Common Core State Standards has become a target of attack for something it was never intended, testing. The Common Core is a listing of standards, it is NOT a curriculum. States and local districts have a lot of leeway in designing curriculum to meet those standards, as well as tests to measure whether or not the standards have been met. This is an opportunity, for those who wish to take it, to explore what we now know about how children learn and weave it into a meaningful curriculum to help children achieve a deeper understanding of the world around them and acquire the skills needed to succeed in it. There is an opportunity to close the achievement gap and teach children how to get along with each other in an ever growing diversity in our community and our country. What a wonderful opportunity exists.
Others have taken this as an opportunity to promote other agendas, that of big business (never mind that the core itself is a “gift” from Bill Gates and his colleagues). A couple of well-known publishers have developed assembly line curriculum followed by assembly line testing that is threatening the implementation of the common core before it ever begins.

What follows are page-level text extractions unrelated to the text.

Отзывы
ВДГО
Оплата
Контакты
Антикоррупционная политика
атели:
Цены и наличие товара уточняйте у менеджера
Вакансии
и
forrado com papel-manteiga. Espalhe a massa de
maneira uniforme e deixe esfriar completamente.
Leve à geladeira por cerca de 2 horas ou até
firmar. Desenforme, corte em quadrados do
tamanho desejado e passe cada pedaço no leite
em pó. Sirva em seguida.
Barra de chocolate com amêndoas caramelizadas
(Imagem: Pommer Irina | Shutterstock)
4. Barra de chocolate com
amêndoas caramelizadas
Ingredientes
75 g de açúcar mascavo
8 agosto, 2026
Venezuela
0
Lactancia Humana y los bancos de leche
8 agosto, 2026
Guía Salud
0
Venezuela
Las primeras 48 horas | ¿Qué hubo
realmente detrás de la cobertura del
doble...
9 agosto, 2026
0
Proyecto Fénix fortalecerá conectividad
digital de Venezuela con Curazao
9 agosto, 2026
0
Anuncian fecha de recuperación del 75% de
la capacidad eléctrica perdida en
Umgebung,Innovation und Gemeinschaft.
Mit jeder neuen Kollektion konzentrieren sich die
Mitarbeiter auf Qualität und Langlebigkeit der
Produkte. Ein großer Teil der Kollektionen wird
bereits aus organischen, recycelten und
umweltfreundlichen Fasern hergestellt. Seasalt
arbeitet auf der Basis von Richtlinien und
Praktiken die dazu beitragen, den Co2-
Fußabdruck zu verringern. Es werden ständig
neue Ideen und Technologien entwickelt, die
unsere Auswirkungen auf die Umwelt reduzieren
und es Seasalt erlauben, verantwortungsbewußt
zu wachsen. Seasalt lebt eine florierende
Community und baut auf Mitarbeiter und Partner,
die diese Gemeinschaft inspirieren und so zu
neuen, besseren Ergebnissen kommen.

To suggest that scores were poor due to the diversity of the student population is simply unacceptable. We need to look more closely at how students learn and their individual needs. One approach is to use differentiated instruction. Many schools across the country have implemented differentiated instruction with amazing results. It didn’t happen overnight and took a lot of hard work, but the results seem worth the effort, for the students and their teachers.

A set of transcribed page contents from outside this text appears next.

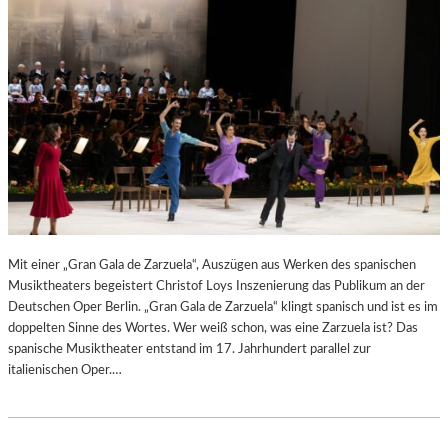
N
6
D
S
H
U
T
–
K
O
N
Z
E
R
Mit einer „Gran Gala de Zarzuela“, Auszügen aus Werken des spanischen
T
Musiktheaters begeistert Christof Loys Inszenierung das Publikum an der
K
Deutschen Oper Berlin. „Gran Gala de Zarzuela“ klingt spanisch und ist es im
R
doppelten Sinne des Wortes. Wer weiß schon, was eine Zarzuela ist? Das
I
spanische Musiktheater entstand im 17. Jahrhundert parallel zur
T
italienischen Oper.…
I
K
–
A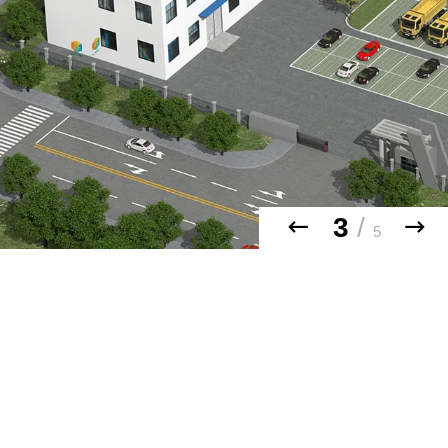
3
/
5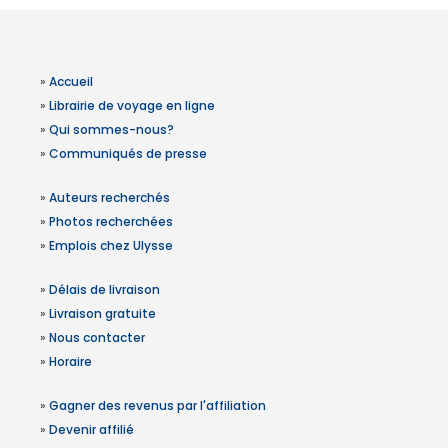
»
Accueil
»
Librairie de voyage en ligne
»
Qui sommes-nous?
»
Communiqués de presse
»
Auteurs recherchés
»
Photos recherchées
»
Emplois chez Ulysse
»
Délais de livraison
»
Livraison gratuite
»
Nous contacter
»
Horaire
»
Gagner des revenus par l'affiliation
»
Devenir affilié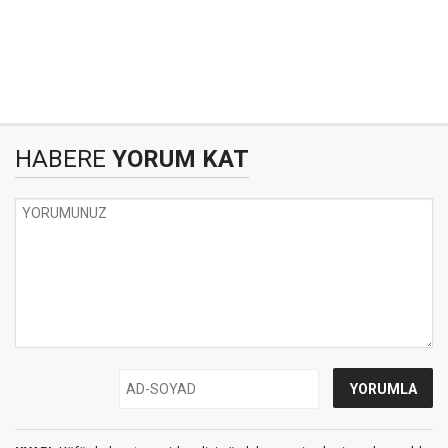
HABERE
YORUM KAT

I would suggest the state and the nation give schools three to five years to implement curriculum and instruction to help students meet the CCSS. During that time assessment measures can be developed to ensure the standards are being achieved.
Further work can be devoted to deciding how to assess how teachers are performing and what to do when students are not reaching desired standards. This would include changes in teacher preparation, professional development and supervision.
All these issues have been around for a long time. There is no one size fits all answer. But we must begin to find answers that work and work for all.